[Bioclusters] LSF 4.2 w/ Redhat 7.2 (2.4.X kernel with glibc2.2) install problem

Chris Dagdigian bioclusters@bioinformatics.org
Wed, 01 May 2002 08:07:41 -0400


Kristian,

Every LSF-based system I've had a chance to work on has had a similar 
architecture to what you describe (master node with multiple NICs 
multihomed to public/private networks etc..)

I've seen what you have described before but am fuzzy on what we did to 
get around the issue (hey its morning here). LSF is certainly sensitive 
to the order in which machines are listed in hostfiles so you may gain 
something by swaping entries around. I believe also that LSF can make 
use of a custom hosts file that you can drop into the local 
configuration directory...you may be able to create this file and list 
only the address of the interface you want the daemons to bind to.

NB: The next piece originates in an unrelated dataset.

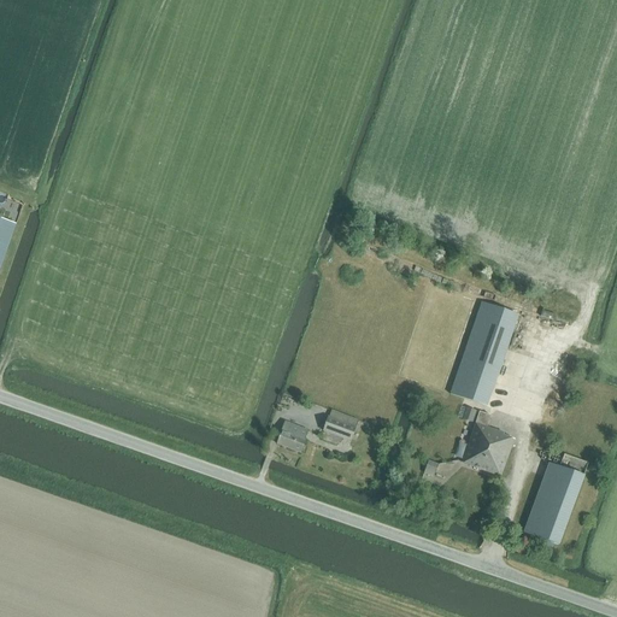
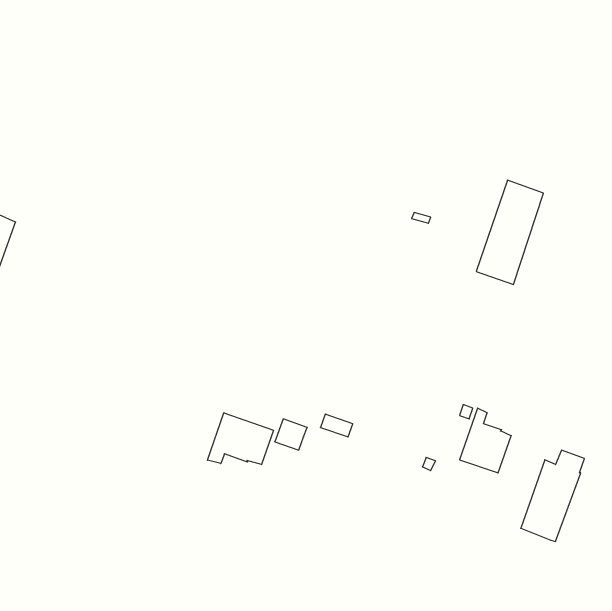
building: [449,300,517,405] -> [476,180,543,285]
building: none -> [207,413,273,465]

Since I'm working now on a similar system I'll drop you an email 
off-list if I see the same issues. I already have one bug report to 
submit to platform with respect to the installer script.


-Chris



Kristian Vlahovicek wrote:

> WRT the installation, it went smoothly, no problems with glibc. However, 
> we did not manage to get the daemons to bind to a correct interface on 
> master. We migt be missing something (anyone with more experience with LSF 
> administration is welcome to suggest the solution), or could this be the 
> glibc incompatibility? OTOH, workers seem to be working quite fine...
> 
> basically, our master has 2 interfaces, eth0 (external net - public IP) 
> and eth1 (cluster net - private IP), each named differently. when doing 
> hostsetup after install, it queries the hostname on the master and gets 
> the public one and a) either it complains about host not being listed in 
> the servers list (in case we put the private iface name) or b) sets 
> everything up without complaints, but then master sees only itself and the 
> rest of the cluster see each other but not the master. (lshosts and 
> bhosts). Any ideas? As I said, we just started the eval, so there might be 
> a trivial solution to this burried somewhere in the documentation, but the 
> out-of-the-box thing does not work. Tried to see if there were any 
> switches to the lim daemon to direct it to the proper interface, but it 
> seems not...